━━━ Source records

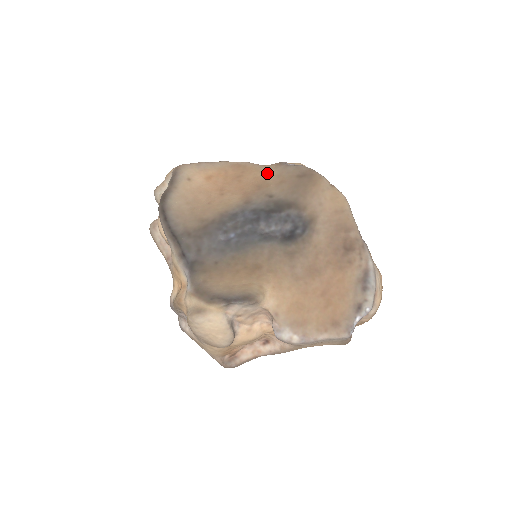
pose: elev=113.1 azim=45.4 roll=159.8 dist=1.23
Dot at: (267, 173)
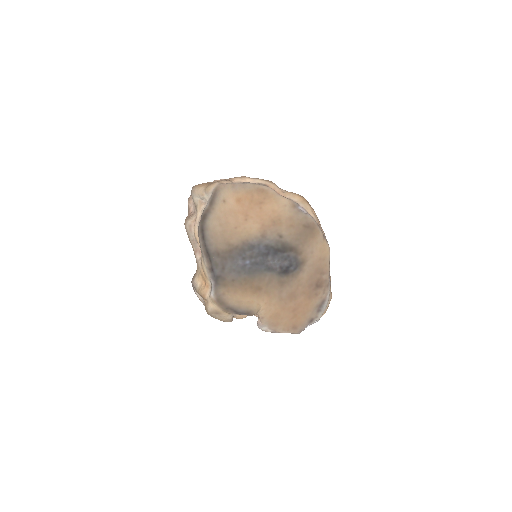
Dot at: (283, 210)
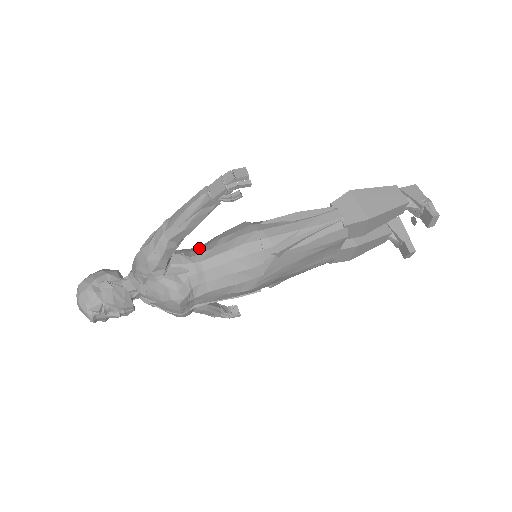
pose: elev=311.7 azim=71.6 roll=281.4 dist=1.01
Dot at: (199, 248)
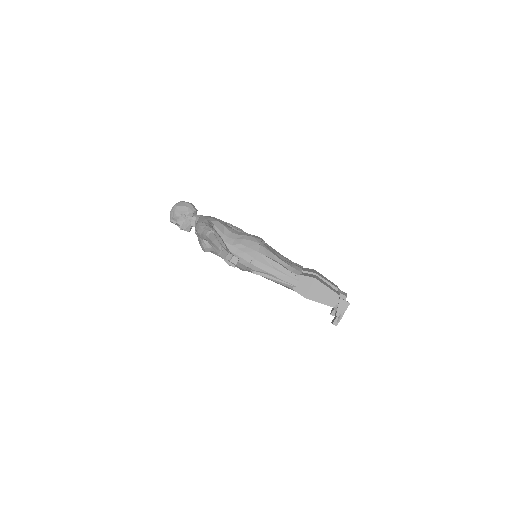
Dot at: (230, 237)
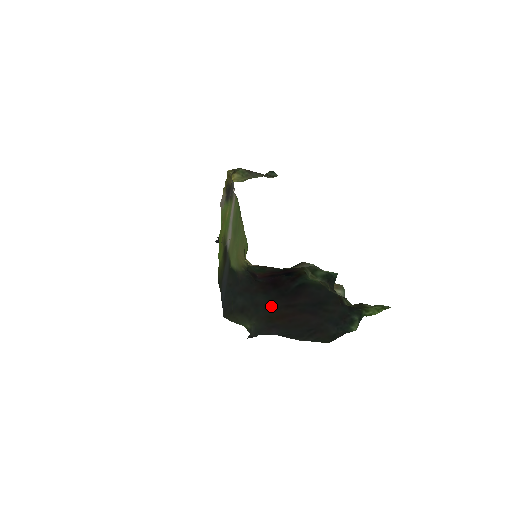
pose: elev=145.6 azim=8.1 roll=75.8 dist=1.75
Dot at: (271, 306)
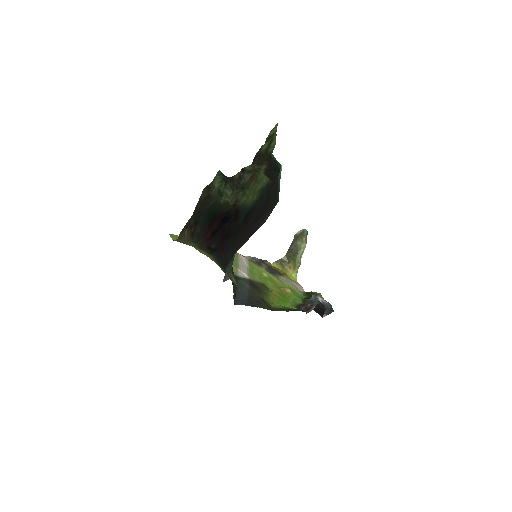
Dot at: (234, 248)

━━━━━━

- [Task instructions]: Rewrite all the records above with every "pose" changed to "camera" and everything else kept the same, omitting the pictures.

- [Reply]:
camera: elev=113.1 azim=45.4 roll=159.8 dist=1.23
Dot at: (267, 173)
Dot at: (283, 210)
camera: elev=311.7 azim=71.6 roll=281.4 dist=1.01
Dot at: (199, 248)
Dot at: (230, 237)
camera: elev=145.6 azim=8.1 roll=75.8 dist=1.75
Dot at: (271, 306)
Dot at: (234, 248)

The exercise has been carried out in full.